All sorts of running and chasing games were allowed on our lovely hard-top playground at break, and since our school uniform skirts left our knees fairly vulnerable, all my old schoolfriends have scars on their knees. In general chasing games there was an average number of falls, cuts and broken bones. This was taken as “good clean fun” and nothing more thought of it…

However, when we discovered the game “Red Rover” the shit hit the fan. The game consisted of two teams facing eachother and holding hands as tight as they could (this was when we were like 8, when we got older we learned to graps eachothers wrists for a more secure link). One person from the other team is “called over”, as in “Red Rover Red Rover, we call Iteki over”, and then Iteki has to run at top speed towards the other team, and attempt to break through the “wall” at whatever seems like the weakest link. If you can break through, you join their team, otherwise you get to go back :smiley: Most fun game in the world, my heart speeds up just thinking about it.

However, about one game in three resulted in a broken wrist or collarbone, or a severly sprained shoulder. That sort of injury rate was not considered “good clean fun”, but insanely dangerous game. You let you kids climb trees, but not electrical pylons, ya know?

We had another game that I would also kill to play today, we played this till we were really way too old for team games… Its hide and seek in teams with a huge boundry. Like a kilometer in every direction from the home base :slight_smile: In the mountains! Wheee we played this one in the scouts a lot, it was called a “Wide Game”. Game was over half hour after nightfall if there were still people who hadn’t been found… Worst injury I saw in about 10 years of playing that game was a guy who jumped in shorts and t-shirt over a wall and into a huge nettle-patch in an attempt to escape a pursuer, he looked like a failed experiment :smiley: , but it would hardly count as a serious injury?

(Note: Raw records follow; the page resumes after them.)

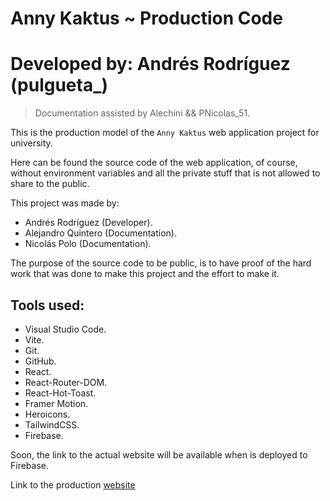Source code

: # Anny Kaktus ~ Production Code
# Developed by: Andrés Rodríguez (pulgueta_)

> Documentation assisted by Alechini && PNicolas_51.

This is the production model of the `Anny Kaktus` web application project for university.

Here can be found the source code of the web application, of course, without environment variables and all the private stuff that is not allowed to share to the public.

This project was made by:

- Andrés Rodríguez (Developer).
- Alejandro Quintero (Documentation).
- Nicolás Polo (Documentation).

The purpose of the source code to be public, is to have proof of the hard work that was done to make this project and the effort to make it.

## Tools used:

- Visual Studio Code.
- Vite.
- Git.
- GitHub.
- React.
- React-Router-DOM.
- React-Hot-Toast.
- Framer Motion.
- Heroicons.
- TailwindCSS.
- Firebase.

Soon, the link to the actual website will be available when is deployed to Firebase.

Link to the production [website](https://github.com/pulgueta/Anny-Kaktus---Production)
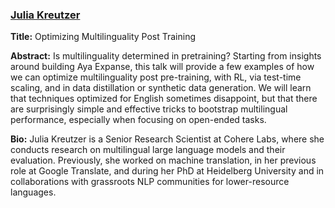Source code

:### [Julia Kreutzer](https://juliakreutzer.github.io/)

**Title:** Optimizing Multilinguality Post Training 

**Abstract:** Is multilinguality determined in pretraining? Starting from insights around building Aya Expanse, this talk will provide a few examples of how we can optimize multilinguality post pre-training, with RL, via test-time scaling, and in data distillation or synthetic data generation. We will learn that techniques optimized for English sometimes disappoint, but that there are surprisingly simple and effective tricks to bootstrap multilingual performance, especially when focusing on open-ended tasks.


**Bio:** Julia Kreutzer is a Senior Research Scientist at Cohere Labs, where she conducts research on multilingual large language models and their evaluation. Previously, she worked on machine translation, in her previous role at Google Translate, and during her PhD at Heidelberg University and in collaborations with grassroots NLP communities for lower-resource languages.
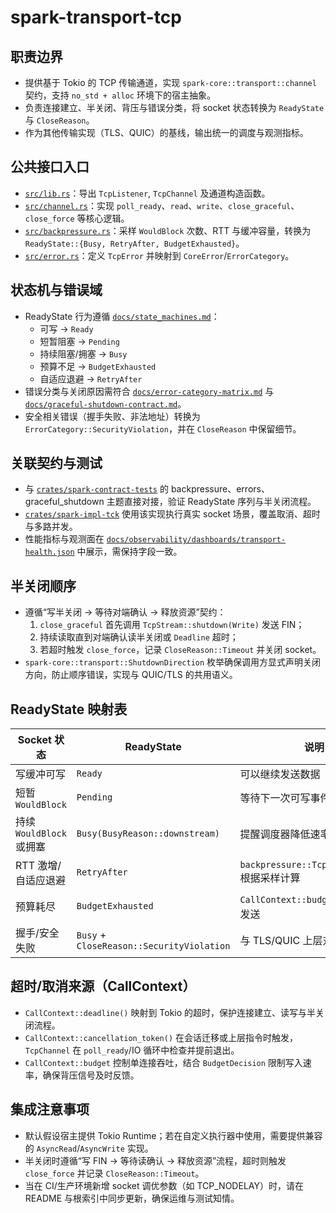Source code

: # spark-transport-tcp

## 职责边界
- 提供基于 Tokio 的 TCP 传输通道，实现 `spark-core::transport::channel` 契约，支持 `no_std + alloc` 环境下的宿主抽象。
- 负责连接建立、半关闭、背压与错误分类，将 socket 状态转换为 `ReadyState` 与 `CloseReason`。
- 作为其他传输实现（TLS、QUIC）的基线，输出统一的调度与观测指标。

## 公共接口入口
- [`src/lib.rs`](./src/lib.rs)：导出 `TcpListener`, `TcpChannel` 及通道构造函数。
- [`src/channel.rs`](./src/channel.rs)：实现 `poll_ready`、`read`、`write`、`close_graceful`、`close_force` 等核心逻辑。
- [`src/backpressure.rs`](./src/backpressure.rs)：采样 `WouldBlock` 次数、RTT 与缓冲容量，转换为 `ReadyState::{Busy, RetryAfter, BudgetExhausted}`。
- [`src/error.rs`](./src/error.rs)：定义 `TcpError` 并映射到 `CoreError`/`ErrorCategory`。

## 状态机与错误域
- ReadyState 行为遵循 [`docs/state_machines.md`](../../../docs/state_machines.md)：
  - 可写 → `Ready`
  - 短暂阻塞 → `Pending`
  - 持续阻塞/拥塞 → `Busy`
  - 预算不足 → `BudgetExhausted`
  - 自适应退避 → `RetryAfter`
- 错误分类与关闭原因需符合 [`docs/error-category-matrix.md`](../../../docs/error-category-matrix.md) 与 [`docs/graceful-shutdown-contract.md`](../../../docs/graceful-shutdown-contract.md)。
- 安全相关错误（握手失败、非法地址）转换为 `ErrorCategory::SecurityViolation`，并在 `CloseReason` 中保留细节。

## 关联契约与测试
- 与 [`crates/spark-contract-tests`](../../spark-contract-tests) 的 backpressure、errors、graceful_shutdown 主题直接对接，验证 ReadyState 序列与半关闭流程。
- [`crates/spark-impl-tck`](../../spark-impl-tck) 使用该实现执行真实 socket 场景，覆盖取消、超时与多路并发。
- 性能指标与观测面在 [`docs/observability/dashboards/transport-health.json`](../../../docs/observability/dashboards/transport-health.json) 中展示，需保持字段一致。

## 半关闭顺序
- 遵循“写半关闭 → 等待对端确认 → 释放资源”契约：
  1. `close_graceful` 首先调用 `TcpStream::shutdown(Write)` 发送 FIN；
  2. 持续读取直到对端确认读半关闭或 `Deadline` 超时；
  3. 若超时触发 `close_force`，记录 `CloseReason::Timeout` 并关闭 socket。
- `spark-core::transport::ShutdownDirection` 枚举确保调用方显式声明关闭方向，防止顺序错误，实现与 QUIC/TLS 的共用语义。

## ReadyState 映射表
| Socket 状态 | ReadyState | 说明 |
| --- | --- | --- |
| 写缓冲可写 | `Ready` | 可以继续发送数据 |
| 短暂 `WouldBlock` | `Pending` | 等待下一次可写事件 |
| 持续 `WouldBlock` 或拥塞 | `Busy(BusyReason::downstream)` | 提醒调度器降低速率 |
| RTT 激增/自适应退避 | `RetryAfter` | `backpressure::TcpBackpressure` 根据采样计算 |
| 预算耗尽 | `BudgetExhausted` | `CallContext::budget` 拒绝继续发送 |
| 握手/安全失败 | `Busy` + `CloseReason::SecurityViolation` | 与 TLS/QUIC 上层对齐 |

## 超时/取消来源（CallContext）
- `CallContext::deadline()` 映射到 Tokio 的超时，保护连接建立、读写与半关闭流程。
- `CallContext::cancellation_token()` 在会话迁移或上层指令时触发，`TcpChannel` 在 `poll_ready`/IO 循环中检查并提前退出。
- `CallContext::budget` 控制单连接吞吐，结合 `BudgetDecision` 限制写入速率，确保背压信号及时反馈。
## 集成注意事项
- 默认假设宿主提供 Tokio Runtime；若在自定义执行器中使用，需要提供兼容的 `AsyncRead`/`AsyncWrite` 实现。
- 半关闭时遵循“写 FIN → 等待读确认 → 释放资源”流程，超时则触发 `close_force` 并记录 `CloseReason::Timeout`。
- 当在 CI/生产环境新增 socket 调优参数（如 TCP_NODELAY）时，请在 README 与根索引中同步更新，确保运维与测试知情。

Iteki – just babbeling, dont mind me…

I played that too! Except at the time I was so little I could never break through. I got injured just about every time it was my turn. Luckily I had a growth spurt during one summer, and the next year I was all set to knock peoples’ arms off, but we never played it for some reason.

I played that at boy scout camp. I wish I could relive all my times at camp… We also played ditch 'em with a huge boundary. One person is it and they have to tag people to get them on their team. Nothing is better than playing ditch 'em in the dark.

I have an interesting scout anecdote, but I am saving it till you all know me better and/or i am very drunk…

(sorry about the double post btw, didn’t want to waste a whole post apologising for it earlier.)

I have an interesting scout anecdote, but I am saving it till you all know me better and/or i am very drunk…

(sorry about the double post btw, didn’t want to waste a whole post apologising for it earlier.)

The irony…

Come to think of it, “Crack the Whip” was not allowed.

Um, wasn’t it the other way around-if you broke through, you could go back to your team, if you didn’t, you had to stay on the other one?

I think Red Rover was banned at my school after we got too rough.

I think it all depends on the kids. SOME kids can be trusted-some can’t.

Didn’t Wellington say that “the Battle of Waterloo was won on the playing fields of Eton”?